Initial reports suggested a higher prevalence of cardiac valvular abnormalities among patients treated with anorexigens.^3,23 These reports involved small groups of patients and lacked baseline data, blinded ECHO readings, and an untreated cohort. Three large clinical studies have provided additional information. In a prospective, double-blind clinical trial of 1072 participants treated with dexfenfluramine, sustained-release dexfenfluramine, or placebo for a median duration of 78 days, Weissman and colleagues¹¹ found no statistically significant difference in the prevalence of AR or MR (FDA criteria). Similarly, our study showed no increase in FDA-defined valvular regurgitation in the relatively small group of patients who took dexfenfluramine for 3 months or less. Additionally, the control populations in the 2 studies had similar AR prevalence rates, 3.6% and 4.1%, higher than were previously thought to occur in the general population.²⁶ Khan and colleagues⁹ reported that obese subjects who took anorexigens (primarily phentermine concomitantly with fenfluramine) had a significantly higher prevalence of cardiac valvular insufficiency compared with untreated patients. Mean (SD) duration of therapy was 20.5 (12) months, significantly longer compared with the study by Weissman et al¹¹ or our study. Like ours, the findings from the study by Khan et al consisted primarily of AR, with no significant increase in FDA-defined MR. Jick et al⁸ reported a population-based follow-up evaluation and nested case-control analysis of 8903 subjects who received dexfenfluramine or fenfluramine. Prevalence rates reported in that study suggested that clinically relevant anorexigen-associated valvular abnormalities occurred rarely (0.1%) and predominantly in patients treated for 4 months or longer.

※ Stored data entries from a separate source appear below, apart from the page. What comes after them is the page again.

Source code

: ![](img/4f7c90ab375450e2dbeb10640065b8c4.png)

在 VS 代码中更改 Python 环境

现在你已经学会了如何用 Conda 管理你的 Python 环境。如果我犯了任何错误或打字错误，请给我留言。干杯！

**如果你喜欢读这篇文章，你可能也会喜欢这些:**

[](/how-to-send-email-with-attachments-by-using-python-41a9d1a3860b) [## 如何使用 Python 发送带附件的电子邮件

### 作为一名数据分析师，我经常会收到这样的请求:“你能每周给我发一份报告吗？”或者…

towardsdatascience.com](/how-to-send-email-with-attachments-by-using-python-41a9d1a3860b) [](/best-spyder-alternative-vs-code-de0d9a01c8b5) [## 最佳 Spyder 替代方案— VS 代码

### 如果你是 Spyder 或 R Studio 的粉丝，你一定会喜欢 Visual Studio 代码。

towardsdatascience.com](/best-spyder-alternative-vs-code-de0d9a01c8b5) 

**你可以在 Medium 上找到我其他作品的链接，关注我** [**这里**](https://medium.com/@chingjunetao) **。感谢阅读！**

Our study had several limitations inherent to its design. First, because dexfenfluramine and fenfluramine were withdrawn from the market, a randomized prospective study could not be performed. Second, although investigators made every effort to randomly select patients and were given instructions to include all treated patients on their randomization lists, enrollment bias was possible. Third, complete matching of the 3 study groups could not be achieved, and as a result, dexfenfluramine patients tended to be older, more obese, more hypertensive, have more history of cardiovascular disease prior to anorexigen treatment, and were more frequently males and smokers. This may reflect a potential source of bias as investigators may have been more apt to enroll treated subjects with preexisting cardiovascular abnormalities into this study. Fourth, available anorexigen dosing data may not have been entirely accurate as they were often based on outpatient report of maximum daily dose rather than medication records. Finally, the study was not specifically designed or adequately powered to evaluate specific categories of anorexigen therapy duration.

In summary, use of dexfenfluramine and phentermine/fenfluramine was associated with a significantly increased prevalence of AR (FDA criteria) compared with untreated patients. However, there were no significant differences in the prevalence of moderate and severe AR, in clinical cardiovascular status, or serious cardiac outcomes, between anorexigen-treated and untreated patients.